I don't want to offend anyone Just wondering in Ireland/ Scotland is rory a name mostly given to catholic or Protestant people or does it not really make a difference? The reason I'm asking is because my nan is a strict protestant and very traditional, I'm not bothered but It wouldn't go down well with her if I gave the baby a catholic name. Thanks for your help x


----------



## TheNewMrs

I am Irish, I dont believe any names are either Catholic or Protestant.


----------



## Cassie.

I'm Irish as well, I'm not sure. I knew a Rory at primary school, he had a strict Protestant family but I don't know.


----------



## BlaireUK

Well i'm Scottish and Christian (anglican) and i've never heard of Rory being a religious name. If you like the name then I don't think you should consider whether it's ever been seen as being on one side of the divide or not. We have a responsibility to break down these barriers. 

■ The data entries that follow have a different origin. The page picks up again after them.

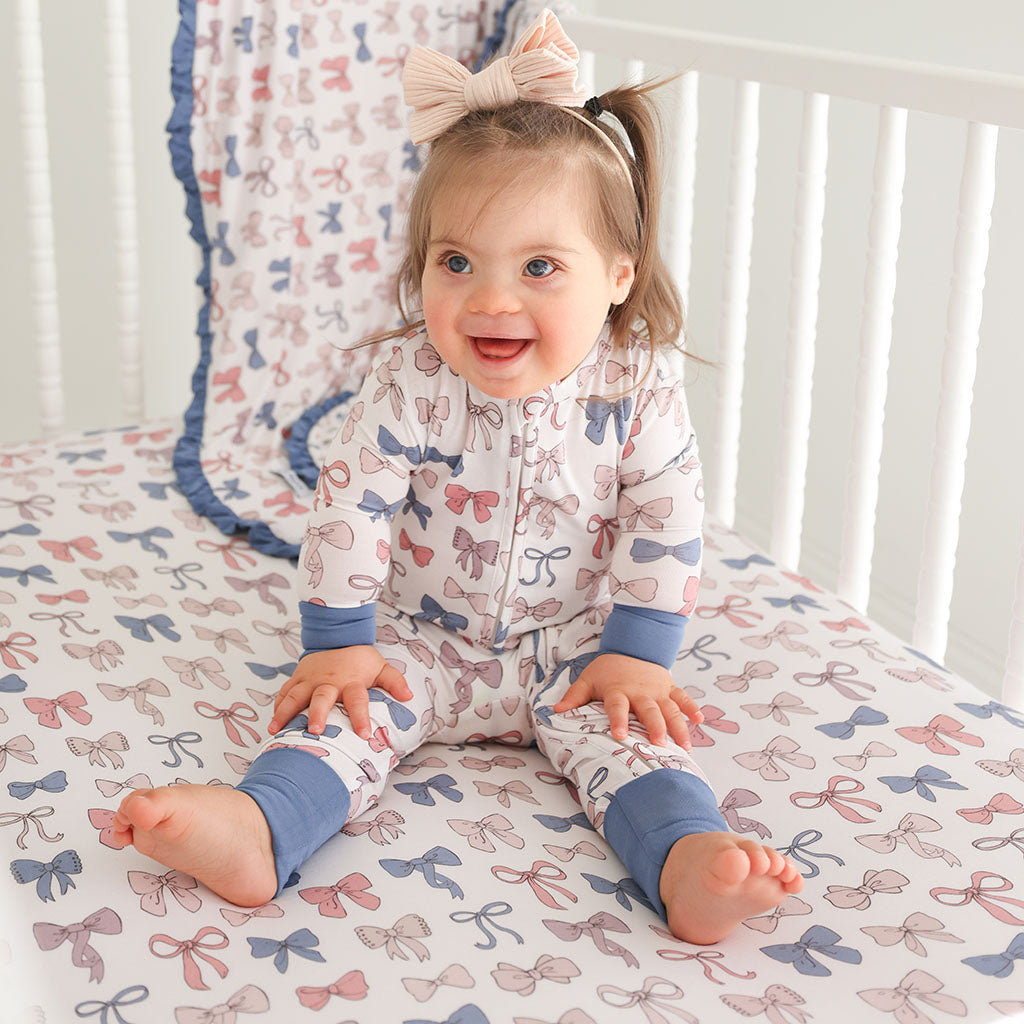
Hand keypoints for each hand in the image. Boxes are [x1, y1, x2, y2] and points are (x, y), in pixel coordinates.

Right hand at [269, 645, 411, 739]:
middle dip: (319, 713)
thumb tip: (409, 696)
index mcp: (351, 681)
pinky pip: (284, 692)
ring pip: (296, 695)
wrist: (338, 637)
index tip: (364, 735)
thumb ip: (394, 681)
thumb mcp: (381, 667)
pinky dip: (277, 706)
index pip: (358, 700)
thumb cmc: (360, 661)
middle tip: (316, 730)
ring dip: (286, 712)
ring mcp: (310, 679)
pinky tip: (272, 723)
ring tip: (276, 730)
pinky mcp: (297, 678)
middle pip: (323, 698)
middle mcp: (329, 680)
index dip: (361, 716)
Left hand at [552, 653, 702, 748]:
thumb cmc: (607, 669)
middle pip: (649, 710)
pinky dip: (692, 708)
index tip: (620, 736)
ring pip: (670, 708)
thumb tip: (554, 712)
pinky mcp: (669, 686)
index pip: (617, 706)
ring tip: (684, 746)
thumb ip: (574, 696)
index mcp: (618, 690)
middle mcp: (640, 691)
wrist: (631, 644)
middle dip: (655, 727)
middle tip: (661, 744)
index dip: (618, 720)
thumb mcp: (587, 679)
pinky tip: (700, 721)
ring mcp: (657, 689)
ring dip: (678, 726)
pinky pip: (683, 697)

P.S. I love the name Rory - it's very cute.


----------



## jensonsmummy

I know exactly where your coming from. I know one Rory and they are from a Protestant family. Unfortunately in Northern Ireland you could get bullied etc if your name sounds from a different religion.


----------



## lau86

TheNewMrs said:


> I am Irish, I dont believe any names are either Catholic or Protestant.

I think my nan is very outdated lol (she's in Belfast) your probably right. Its a good thing that these catholic/ Protestant things are becoming less of an issue. It's crazy of me to base my childs name around her opinions so I'll go with rory I love it.


----------



## cooch

I would consider it to be very very Scottish and possibly Protestant. However I know a Catholic that called their child Rory. 

Call the child what you like. It's a shame you have to look at it in that way.


----------



## Floralaura

I love the name Rory..I have to admit the only thing it makes me think of is DR.Who lol..thats not a bad thing..for Baby number 3 my two top names are Amelia and Rory courtesy of Dr.who :)
If you like it then go for it..


----------